Los ejemplos son infinitos, pero, como veremos, tienden a agruparse para cada persona en una serie de pautas básicas, de estilos principales de defensa contra el mundo y contra los propios impulsos; y cada uno de éstos se relaciona con un momento de transición importante en el desarrollo del niño, en el cual tropezó y se tambaleó. Llamamos "carácter" al conjunto de estas pautas, a esas inflexibles estructuras protectoras que forman parte intrínseca de nuestro modo de ser en el mundo: el cuerpo/mente acorazado que la gente a menudo confunde con su ser real.

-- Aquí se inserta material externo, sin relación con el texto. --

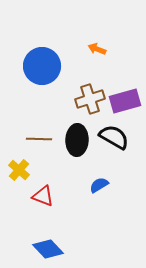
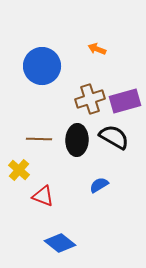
blue diamond: moved 12 px right, 6 px up; rotated 8 degrees counterclockwise
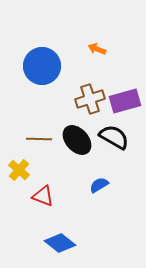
black ellipse: rotated 44 degrees counterclockwise
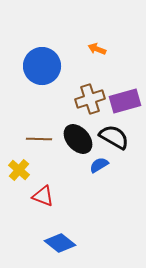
black ellipse: moved 1 px right, 1 px up
blue semicircle: moved 20 px up
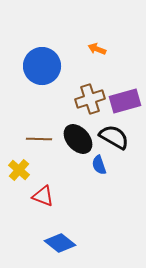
blue semicircle: rotated 78 degrees counterclockwise
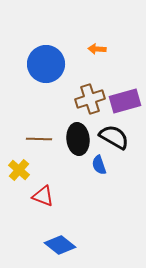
orange arrow: rotated 18 degrees counterclockwise
blue circle: moved 4 px right, 2 px up
black ellipse: rotated 36 degrees clockwise
blue diamond: moved 2 px down
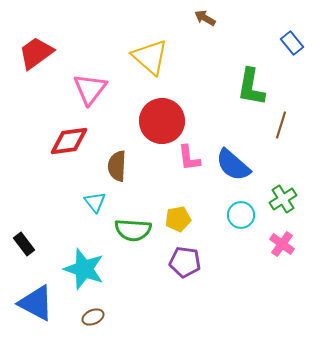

Lo irónico es que muchas actitudes que los adultos (físicamente hablando) presentan a los niños como ejemplo de "madurez" son, en verdad, piezas de la coraza del carácter. La cautela, el convencionalismo, la cortesía exagerada y otras pautas profundas habituales que, según se supone, indican "madurez", no son otra cosa que las primeras etapas de la muerte. Los chicos y jóvenes que instintivamente se dan cuenta de esto, suelen apartarse horrorizados de la fría rigidez de los adultos, y se recluyen en un nihilismo destructivo, como si dijeran: "¡Yo no quiero madurar nunca!"

El acorazamiento genera distintas pautas en cada individuo, que se inclina por ciertos estilos de expresión y de contención más que por otros. De un modo muy notorio y concreto, nuestra coraza expone la historia fosilizada de nuestro desarrollo: antiguos sentimientos convertidos en piedra, en una capa cristalizada tras otra, como los anillos de algún árbol prehistórico. Es posible devolver la vida de modo sistemático a esos sentimientos "fósiles", liberando la energía que quedó atrapada en el pasado durante el proceso de retenerlos.